(TESTO DI STUDIO):
______

Oggi, due decenni dopo, Carlo Maria Martini continua a essere il Grande Antagonista a capo di una chiesa che poco o nulla vuole avere a che fare con Roma. Basta fare un giro per le parrocchie della penisola per trovare parroci, curati, catechisti e catecumeni orgogliosi di essere portatori di un pensiero "altro" rispetto a quello del Papa. "Caro don Tal dei Tali", si è sentito dire dai catechisti un sacerdote di fresca nomina in parrocchia, "guardi che qui insegniamo che tutti i metodi per la contraccezione sono buoni e lei non si sogni nemmeno di dire il contrario. Il Papa dica quel che vuole e noi facciamo quel che vogliamo". Sono innumerevoli le parrocchie italiane nelle quali si susseguono episodi analoghi sul piano della dottrina, della morale, della liturgia. Ed è qui che il modello ruiniano mostra la corda: il divorzio tra Roma e la periferia, il "federalismo dottrinale", la forbice sempre più ampia tra magistero e predica domenicale, tra Evangelium vitae e singole facoltà teologiche sono cronaca di oggi come, e forse più, di vent`anni fa. Tutti fenomeni che il commissariamento della Cei non ha saputo contrastare. Se, a lungo andare, una malattia non passa, significa che il medico si è occupato dei sintomi invece che delle cause. Allarmato dalle sbandate del suo episcopato, il presidente della Cei ha scelto una cura squisitamente pragmatica, anzi empirica, riassumibile in due postulati: primo, la conferenza detta la linea, e ogni vescovo si adegua e tace, secondo, la linea è più importante della dottrina. Risultato: la febbre ora si vede forse di meno, ma c`è esattamente come prima. Basta pensare alla rivolta pressoché generale dei vescovi in occasione del Motu proprio con cui Benedetto XVI ha ridato piena cittadinanza alla liturgia antica: la Cei avrebbe potuto e dovuto ricordare ai vescovi il loro giuramento di fedeltà al Papa, ma non disse nulla, assistendo impassibile allo scisma strisciante della diocesi di Milano, che dichiarò non applicabile il documento pontificio aggrappandosi al cavillo del rito ambrosiano. Il vero problema sta nel fatto che la crisi del cattolicesimo italiano non è solo politica, ma innanzitutto dottrinale. Messa fra parentesi la dottrina per manifesta irrilevanza e ridotto al silenzio l`episcopato sul versante propriamente ecclesiale, si è ottenuto di spingere ulteriormente i vescovi, singolarmente o in gruppo, verso l`unica ribalta che potesse dar loro lustro, la politica.

______

(DOMANDE SUL TESTO):
A. Nel testo sulla crisi del cattolicesimo italiano, quale diocesi dichiarò non applicabile il Motu proprio di Benedetto XVI sulla liturgia antica?
B. Traduci in inglese questa frase del testo sulla crisi del cattolicesimo italiano: "Se, a lungo andare, una malattia non passa, significa che il medico si è occupato dei sintomi invece che delle cause."
C. Scrivi il seguito del testo sulla crisi del cattolicesimo italiano, riprendendo subito dopo la sua ultima frase.
I dati non hanno alcun ruolo in questo lavoro.

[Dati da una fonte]
______

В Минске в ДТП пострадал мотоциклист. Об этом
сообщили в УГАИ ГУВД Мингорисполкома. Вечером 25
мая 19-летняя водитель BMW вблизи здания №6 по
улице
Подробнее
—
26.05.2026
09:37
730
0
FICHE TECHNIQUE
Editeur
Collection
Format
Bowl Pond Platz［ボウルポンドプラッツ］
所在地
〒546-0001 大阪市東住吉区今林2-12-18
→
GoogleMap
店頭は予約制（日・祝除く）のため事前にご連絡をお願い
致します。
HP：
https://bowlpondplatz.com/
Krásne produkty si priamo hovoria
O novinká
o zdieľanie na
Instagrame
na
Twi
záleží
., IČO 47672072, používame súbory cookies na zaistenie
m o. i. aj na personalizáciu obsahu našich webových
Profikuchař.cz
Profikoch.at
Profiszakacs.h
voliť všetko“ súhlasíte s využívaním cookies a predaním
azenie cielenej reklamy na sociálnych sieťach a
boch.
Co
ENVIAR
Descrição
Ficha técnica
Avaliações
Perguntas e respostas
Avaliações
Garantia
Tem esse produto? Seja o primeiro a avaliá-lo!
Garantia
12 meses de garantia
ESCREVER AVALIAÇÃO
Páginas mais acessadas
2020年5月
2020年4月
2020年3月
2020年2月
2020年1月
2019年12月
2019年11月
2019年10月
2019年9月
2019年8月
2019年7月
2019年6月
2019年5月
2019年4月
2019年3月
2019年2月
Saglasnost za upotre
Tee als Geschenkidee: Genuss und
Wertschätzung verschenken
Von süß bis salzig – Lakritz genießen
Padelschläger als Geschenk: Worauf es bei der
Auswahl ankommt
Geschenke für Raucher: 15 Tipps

______

(RISPOSTE):
A. La diocesi di Milano.

B. If, in the long run, an illness does not go away, it means that the doctor has dealt with the symptoms rather than the causes.

C.
Una deriva a cui non ha posto argine l`altra idea che ha segnato l`era di Ruini alla guida della Cei, il "Progetto culturale" varato nel 1997. Un disegno faraonico che avrebbe dovuto riconquistare il popolo cattolico alla gerarchia e il mondo alla chiesa, ma che, invece, si palesa come una kermesse continua di iniziative dai contenuti equivoci. Basti pensare che le vere star del "Progetto culturale" si chiamano Massimo Cacciari, Umberto Galimberti, Enzo Bianchi, Edoardo Boncinelli. Oppure che, nonostante le oltre duecento radio del circuito InBlu sovvenzionate dal "Progetto", per trovare una programmazione radiofonica cattolica 24 ore su 24, bisogna sintonizzarsi su Radio Maria. Per non parlare di Sat 2000, una tv dal dimenticabile, e dimenticato, palinsesto fatto con le repliche delle fiction sui santi prodotte dalla Lux e già passate su Raiuno e che per giunta irradia via satellite verso un popolo cattolico che ignora quasi totalmente l`esistenza delle parabole. Se oggi, dopo 13 anni di elaborazione, si va sul sito del "Progetto culturale" si trovano affermazioni come le seguenti: "A che serve tutto questo? A costruire, con le categorie di oggi, una visione del mondo cristiana, consapevole delle proprie radici e della propria pertinenza sulle questioni vitali e fiduciosa circa le proprie potenzialità nel dialogo con la cultura contemporanea". "Creare una nuova enciclopedia cattolica? No: si tratta di riconoscere le sfide cruciali che la cultura pone oggi alla fede. Proprio raccogliendo queste sfide la fede esprime la sua energia creativa e alimenta il rinnovamento dell`uomo e della società. Se si punta infatti a definire tutto, ad avere l`inventario dei contenuti per poi svilupparli uno a uno il rischio è quello della paralisi. Se, al contrario, cerchiamo di abitare le questioni che concretamente sono di fronte a noi, allora ci mettiamo in condizione di proporre stili di vita cristiani praticabili e plausibili. Insomma, i contenuti del progetto culturale non sono e non saranno un`enciclopedia, piuttosto il frutto di un cammino quotidiano di traduzione del Vangelo nella vita". Viene da chiedersi dove si possa arrivare con un simile linguaggio burocratico-piacione che sa dire solo un "No" deciso e lo grida contro l`idea di "una nuova Enciclopedia cattolica". Quella vecchia, detto per inciso, la si può trovare a prezzi stracciati in liquidazione nei seminari della Penisola.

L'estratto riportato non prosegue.